*Passage provided*:
HOLLYWOOD: Angelina Jolie asked that the private judge overseeing her divorce from Brad Pitt be disqualified from the case because of insufficient disclosures of his business relationships with one of Pitt’s attorneys.
In a filing in Los Angeles Superior Court, Jolie argues that Judge John W. Ouderkirk should be taken off the divorce case that she filed in 2016 because he was too late and not forthcoming enough about other cases he was hired for involving Pitt attorney Anne C. Kiley.
It says that during the Jolie-Pitt proceedings Ouderkirk has “failed to disclose the cases that demonstrated the current, ongoing, repeat-customer relationship between the judge and Respondent’s counsel.”
It goes on to say that Pitt’s attorney “actively advocated for Judge Ouderkirk’s financial interests in moving — over the opposing party’s opposition — to have his appointment (and his ability to continue to receive fees) extended in a high profile case.”
An email to Kiley and Pitt’s lead attorney Lance Spiegel seeking comment was not returned, nor was an email seeking comment from Ouderkirk.
Pitt and Jolie, like other high-profile couples, are paying for a private judge in their divorce case to keep many of its filings and the personal and financial details within them sealed, though some legal moves must be made within standard court procedure.

*Provided material*:
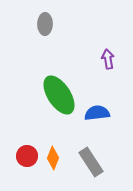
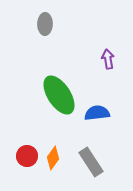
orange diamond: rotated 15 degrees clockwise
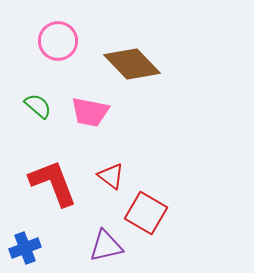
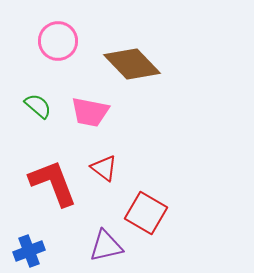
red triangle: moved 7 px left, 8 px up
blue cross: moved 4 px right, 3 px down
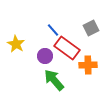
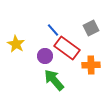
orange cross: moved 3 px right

*Task 1*:
According to the article on Jolie's divorce case, why are Pitt and Jolie paying for a private judge? Answer in one to three sentences.
*Task 2*:
In the article on Jolie's divorce case, in what year did she file for divorce?
*Task 3*:
Continue the article on Jolie's bid to disqualify the judge in her divorce case.

*Answer 1*:
Like other high-profile couples, they are paying for a private judge so that many of the case's filings, and the personal and financial details in them, stay sealed. Some legal moves must still be made within standard court procedure.

*Answer 2*:
She filed the divorce case in 2016.

*Answer 3*:
Jolie’s filing emphasizes that a private judge must follow the same rules of disclosure and conflict of interest that other judges must.
The filing says “it doesn’t matter if Judge Ouderkirk is actually biased. Under California law disqualification is required so long as a person aware of the facts ‘might reasonably entertain a doubt’ about Judge Ouderkirk’s ability to remain impartial.”
Jolie’s attorneys have sought in private proceedings to have Ouderkirk disqualify himself, but the filing says Pitt’s side has insisted on keeping him.
“As is set forth in the filing, all my client is asking for is a fair trial based on facts, with no special favors extended to either side,” Jolie’s attorney Samantha Bley DeJean said in an email to The Associated Press. “The only way litigants can trust the process is for everyone involved to ensure that there is transparency and impartiality.”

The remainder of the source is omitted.